» **Work request A**
Reproduce the passage of the MediaWiki performance text from "Figure 11.3. The Special:Statistics page" to "block as well.".
» **Work request B**
Carry on the MediaWiki performance text from the point at which it ends.

» **Quoted passage**
____
Save the changes you made, and then you can use apc.php to monitor caching (see Figure 11-1). This particular configuration is fine for testing, but you should probably not have this file exposed on a production server.

View the apc.php script to monitor APC's caching

Figure 11.1. View the apc.php script to monitor APC's caching

Improving Performance

In addition to caching, there are several things wiki administrators can do to improve the overall performance of their wikis.

Serializing Messages

Message files are located in the Languages folder of your MediaWiki distribution. According to the MediaWiki developers, they decided that it is faster to load serialized message files from the file system than it is to load it from APC or Memcached. Therefore, they've provided a way to serialize all the message files in the serialized folder.

In order to do this, you need to have GNU make installed. Simply change directories into the serialized folder and type the following at the command line:

make

After running this on OS X, the serialized directory took up 19.8 MB of space.

Miser Mode

If true, $wgMiserMode disables database-intensive features. This includes reading special pages marked as expensive from the cache instead of regenerating them every time they are requested:

/** Disable database-intensive features */
$wgMiserMode = false;
$wgAllowSlowParserFunctions = false;

Figures 11-2 and 11-3 show the Special:Statistics page when marked as false and true, respectively.

The Special:Statistics page when $wgMiserMode is set to false

Figure 11.2. The Special:Statistics page when $wgMiserMode is set to false

The Special:Statistics page when $wgMiserMode is set to true

Figure 11.3. The Special:Statistics page when $wgMiserMode is set to true

Managing Spiders

One source of strain on any Web server is spiders. Spiders are software applications that crawl a site in order to make copies of the content on the site, or to index it for a search engine. In many cases you will be more than happy to have your site crawled, but there are also many spiders that you want to block as well.

Robots Exclusion Standard

The Robots Exclusion Standard (usually just referred to as robots.txt, in reference to the file that contains the exclusion rules) is supposed to provide Web servers a way to communicate with spiders and indicate to them what you want indexed. For a site run by MediaWiki, it is likely that you do want article pages indexed, but you may not want special pages indexed, or talk pages, and so on.
____
» **Input data**
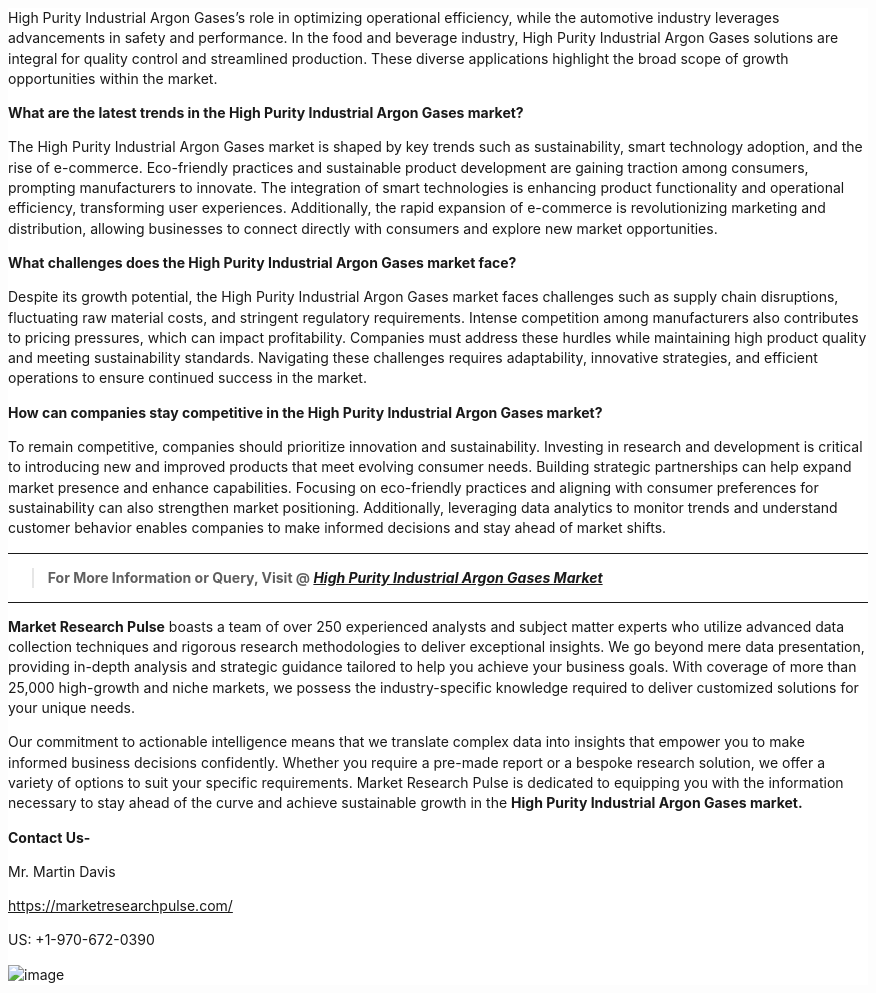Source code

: High Purity Industrial Argon Gases&rsquo;s role in optimizing operational efficiency, while the automotive industry leverages advancements in safety and performance. In the food and beverage industry, High Purity Industrial Argon Gases solutions are integral for quality control and streamlined production. These diverse applications highlight the broad scope of growth opportunities within the market.</p><p><strong>What are the latest trends in the High Purity Industrial Argon Gases market?</strong></p><p>The High Purity Industrial Argon Gases market is shaped by key trends such as sustainability, smart technology adoption, and the rise of e-commerce. Eco-friendly practices and sustainable product development are gaining traction among consumers, prompting manufacturers to innovate. The integration of smart technologies is enhancing product functionality and operational efficiency, transforming user experiences. Additionally, the rapid expansion of e-commerce is revolutionizing marketing and distribution, allowing businesses to connect directly with consumers and explore new market opportunities.</p><p><strong>What challenges does the High Purity Industrial Argon Gases market face?</strong></p><p>Despite its growth potential, the High Purity Industrial Argon Gases market faces challenges such as supply chain disruptions, fluctuating raw material costs, and stringent regulatory requirements. Intense competition among manufacturers also contributes to pricing pressures, which can impact profitability. Companies must address these hurdles while maintaining high product quality and meeting sustainability standards. Navigating these challenges requires adaptability, innovative strategies, and efficient operations to ensure continued success in the market.</p><p><strong>How can companies stay competitive in the High Purity Industrial Argon Gases market?</strong></p><p>To remain competitive, companies should prioritize innovation and sustainability. Investing in research and development is critical to introducing new and improved products that meet evolving consumer needs. Building strategic partnerships can help expand market presence and enhance capabilities. Focusing on eco-friendly practices and aligning with consumer preferences for sustainability can also strengthen market positioning. Additionally, leveraging data analytics to monitor trends and understand customer behavior enables companies to make informed decisions and stay ahead of market shifts.</p><hr /><blockquote><p><strong>For More Information or Query, Visit @&nbsp;<em><a href="https://marketresearchpulse.com/report/140326/high-purity-industrial-argon-gases-market?utm_source=Linkedin&utm_medium=030">High Purity Industrial Argon Gases Market</a></em></strong></p></blockquote><hr /><p><strong>Market Research Pulse</strong> boasts a team of over 250 experienced analysts and subject matter experts who utilize advanced data collection techniques and rigorous research methodologies to deliver exceptional insights. We go beyond mere data presentation, providing in-depth analysis and strategic guidance tailored to help you achieve your business goals. With coverage of more than 25,000 high-growth and niche markets, we possess the industry-specific knowledge required to deliver customized solutions for your unique needs.</p><p>Our commitment to actionable intelligence means that we translate complex data into insights that empower you to make informed business decisions confidently. Whether you require a pre-made report or a bespoke research solution, we offer a variety of options to suit your specific requirements. Market Research Pulse is dedicated to equipping you with the information necessary to stay ahead of the curve and achieve sustainable growth in the <strong>High Purity Industrial Argon Gases market.</strong></p><p><strong>Contact Us-</strong></p><p>Mr. Martin Davis</p><p>https://marketresearchpulse.com/</p><p>US: +1-970-672-0390</p>
![image](https://github.com/user-attachments/assets/5fdcaf47-1c9e-4d33-a851-20ed714f7a95)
____
» **Answer space A**
Figure 11.3. The Special:Statistics page when $wgMiserMode is set to true

Managing Spiders

One source of strain on any Web server is spiders. Spiders are software applications that crawl a site in order to make copies of the content on the site, or to index it for a search engine. In many cases you will be more than happy to have your site crawled, but there are also many spiders that you want to block as well.

» **Answer space B**
A good place to look for ideas and suggestions about what you want to do is http://meta.wikimedia.org/robots.txt.

The following excerpt of Wikimedia's robots.txt file shows you how to configure your server appropriately. Spiders are identified by their user-agent, which is information that is passed to the server from the HTTP request. The value for the user-agent is easily spoofed, so you cannot rely on it entirely. However, although there are some well-known spiders that you may not want indexing your site, you can generally rely on the user-agent identity reported.

The robots.txt file used by MediaWiki excludes some spiders because they are related to advertising, or because they otherwise misbehave and put too much a strain on the servers. In the next example, you will see how the robots.txt file excludes all spiders from user-agents that start with "Mediapartners-Google*":

# robots.txt for http://www.wikipedia.org/ and friends
#
# Please note: There are a lot of pages on this site, and there are
# some misbehaved spiders out there that go _way_ too fast. If you're
# irresponsible, your access to the site may be blocked.
#
# advertising-related bots:
User-agent: Mediapartners-Google*
Disallow: /


#
# Sorry, wget in its recursive mode is a frequent problem.
# Please read the man page and use it properly; there is a
# --wait option you can use to set the delay between hits,
# for instance.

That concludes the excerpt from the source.